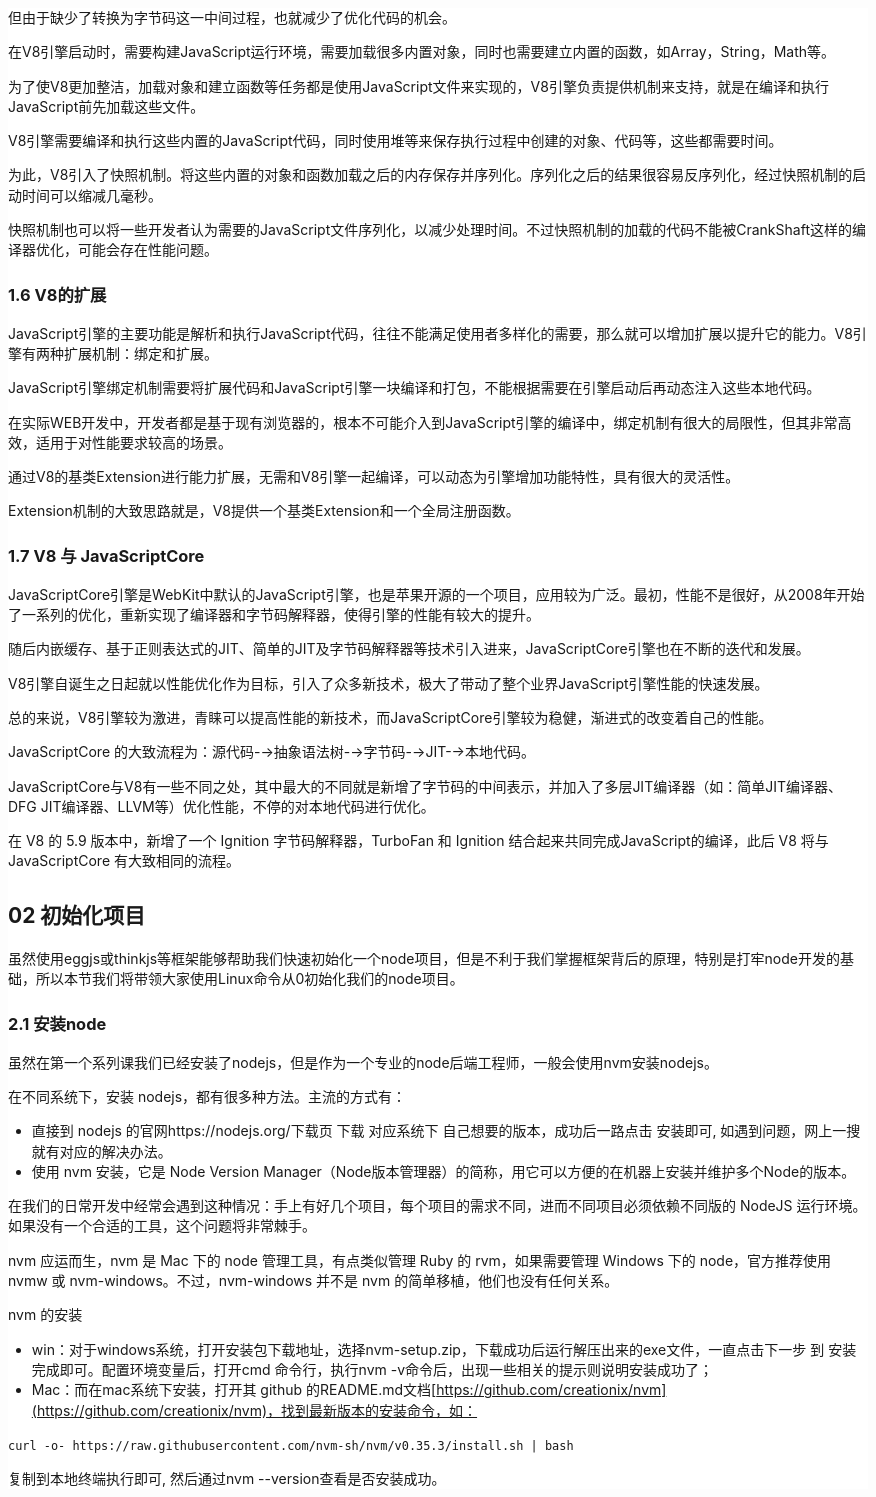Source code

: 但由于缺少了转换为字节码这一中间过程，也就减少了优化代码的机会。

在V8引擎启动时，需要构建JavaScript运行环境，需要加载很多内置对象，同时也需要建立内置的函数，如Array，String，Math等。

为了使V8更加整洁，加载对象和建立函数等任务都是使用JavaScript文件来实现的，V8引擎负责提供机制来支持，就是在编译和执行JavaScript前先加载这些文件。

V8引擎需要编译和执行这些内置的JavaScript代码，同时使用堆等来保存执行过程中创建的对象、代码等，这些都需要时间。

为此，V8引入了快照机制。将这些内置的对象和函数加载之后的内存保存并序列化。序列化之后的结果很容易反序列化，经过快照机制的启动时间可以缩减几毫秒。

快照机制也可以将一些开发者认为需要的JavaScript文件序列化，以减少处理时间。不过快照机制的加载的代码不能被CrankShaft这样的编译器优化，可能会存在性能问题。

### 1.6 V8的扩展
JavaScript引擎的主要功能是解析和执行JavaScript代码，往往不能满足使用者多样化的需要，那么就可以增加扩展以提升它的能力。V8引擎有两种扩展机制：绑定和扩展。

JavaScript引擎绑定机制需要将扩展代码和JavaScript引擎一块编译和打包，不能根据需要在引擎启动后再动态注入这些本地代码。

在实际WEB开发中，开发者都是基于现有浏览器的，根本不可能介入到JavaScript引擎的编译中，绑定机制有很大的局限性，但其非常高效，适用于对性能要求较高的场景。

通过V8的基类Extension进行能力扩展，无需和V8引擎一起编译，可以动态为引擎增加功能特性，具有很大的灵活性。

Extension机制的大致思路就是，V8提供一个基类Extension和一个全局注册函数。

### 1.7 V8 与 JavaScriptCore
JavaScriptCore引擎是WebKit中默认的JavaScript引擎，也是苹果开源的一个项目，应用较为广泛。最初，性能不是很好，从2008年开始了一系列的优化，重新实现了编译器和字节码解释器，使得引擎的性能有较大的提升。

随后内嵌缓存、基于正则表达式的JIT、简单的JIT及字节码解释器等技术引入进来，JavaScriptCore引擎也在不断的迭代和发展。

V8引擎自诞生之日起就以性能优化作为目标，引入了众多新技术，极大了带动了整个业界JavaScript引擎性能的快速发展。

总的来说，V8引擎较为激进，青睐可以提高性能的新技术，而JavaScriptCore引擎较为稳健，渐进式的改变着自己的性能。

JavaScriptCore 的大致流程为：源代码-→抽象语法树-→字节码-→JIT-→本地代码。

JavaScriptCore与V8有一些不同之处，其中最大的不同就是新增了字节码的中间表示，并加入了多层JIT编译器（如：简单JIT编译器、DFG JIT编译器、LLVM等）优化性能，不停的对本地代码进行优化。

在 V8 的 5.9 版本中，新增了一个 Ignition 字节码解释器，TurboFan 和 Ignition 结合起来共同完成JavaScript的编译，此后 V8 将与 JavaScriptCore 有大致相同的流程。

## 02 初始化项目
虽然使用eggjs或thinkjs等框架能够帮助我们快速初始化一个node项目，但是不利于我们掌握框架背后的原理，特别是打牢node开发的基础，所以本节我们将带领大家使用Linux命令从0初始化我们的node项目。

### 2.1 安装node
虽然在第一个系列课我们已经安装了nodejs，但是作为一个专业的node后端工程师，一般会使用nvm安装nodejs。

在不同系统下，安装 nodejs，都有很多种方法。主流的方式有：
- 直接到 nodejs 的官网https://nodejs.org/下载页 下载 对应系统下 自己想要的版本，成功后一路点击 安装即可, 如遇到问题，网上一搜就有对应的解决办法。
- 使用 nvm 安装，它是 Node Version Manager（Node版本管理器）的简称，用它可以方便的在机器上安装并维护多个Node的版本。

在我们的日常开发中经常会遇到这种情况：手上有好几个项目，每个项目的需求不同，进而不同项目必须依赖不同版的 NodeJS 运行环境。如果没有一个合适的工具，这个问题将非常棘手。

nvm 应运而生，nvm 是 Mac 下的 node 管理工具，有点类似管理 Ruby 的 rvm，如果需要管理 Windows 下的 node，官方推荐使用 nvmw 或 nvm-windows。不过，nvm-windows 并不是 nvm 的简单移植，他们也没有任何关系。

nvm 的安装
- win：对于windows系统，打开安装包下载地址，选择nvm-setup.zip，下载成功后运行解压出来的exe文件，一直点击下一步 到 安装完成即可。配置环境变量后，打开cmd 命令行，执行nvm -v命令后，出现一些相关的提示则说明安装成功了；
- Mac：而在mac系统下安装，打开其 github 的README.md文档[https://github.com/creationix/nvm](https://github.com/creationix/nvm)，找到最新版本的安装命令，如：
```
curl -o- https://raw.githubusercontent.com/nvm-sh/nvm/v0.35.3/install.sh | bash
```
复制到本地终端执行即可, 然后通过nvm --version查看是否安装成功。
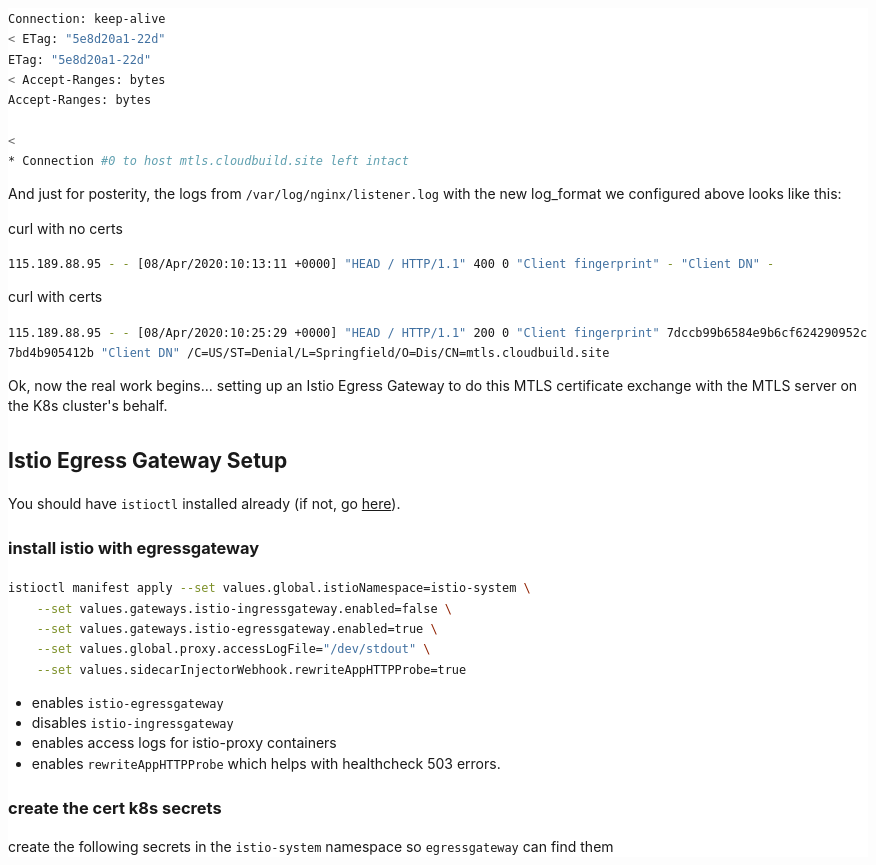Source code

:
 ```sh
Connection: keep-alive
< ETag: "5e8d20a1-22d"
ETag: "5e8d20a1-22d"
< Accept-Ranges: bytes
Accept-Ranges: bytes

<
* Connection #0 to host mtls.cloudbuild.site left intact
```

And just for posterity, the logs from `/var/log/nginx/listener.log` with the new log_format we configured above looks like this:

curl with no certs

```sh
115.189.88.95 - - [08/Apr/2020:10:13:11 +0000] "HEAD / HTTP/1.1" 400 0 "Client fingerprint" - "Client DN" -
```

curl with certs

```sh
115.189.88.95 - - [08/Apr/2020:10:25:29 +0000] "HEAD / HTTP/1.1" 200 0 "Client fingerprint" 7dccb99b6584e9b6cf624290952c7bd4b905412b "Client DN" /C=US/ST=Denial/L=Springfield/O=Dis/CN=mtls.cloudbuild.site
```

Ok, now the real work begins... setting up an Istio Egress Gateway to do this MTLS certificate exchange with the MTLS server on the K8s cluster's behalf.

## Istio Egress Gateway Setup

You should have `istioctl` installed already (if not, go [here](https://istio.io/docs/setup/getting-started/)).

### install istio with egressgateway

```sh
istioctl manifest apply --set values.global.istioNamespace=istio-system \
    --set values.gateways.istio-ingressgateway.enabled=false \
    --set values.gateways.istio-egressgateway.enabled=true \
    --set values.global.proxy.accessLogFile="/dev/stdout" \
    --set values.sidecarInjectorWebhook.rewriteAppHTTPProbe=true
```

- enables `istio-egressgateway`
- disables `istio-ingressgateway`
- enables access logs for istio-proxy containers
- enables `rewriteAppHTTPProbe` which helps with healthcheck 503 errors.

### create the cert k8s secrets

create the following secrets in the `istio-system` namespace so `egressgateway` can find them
=-=-=
▶ About this task
Which lines of the data include the string "Accept"? Find them and copy each one.

▶ Task answer
< Accept-Ranges: bytes
Accept-Ranges: bytes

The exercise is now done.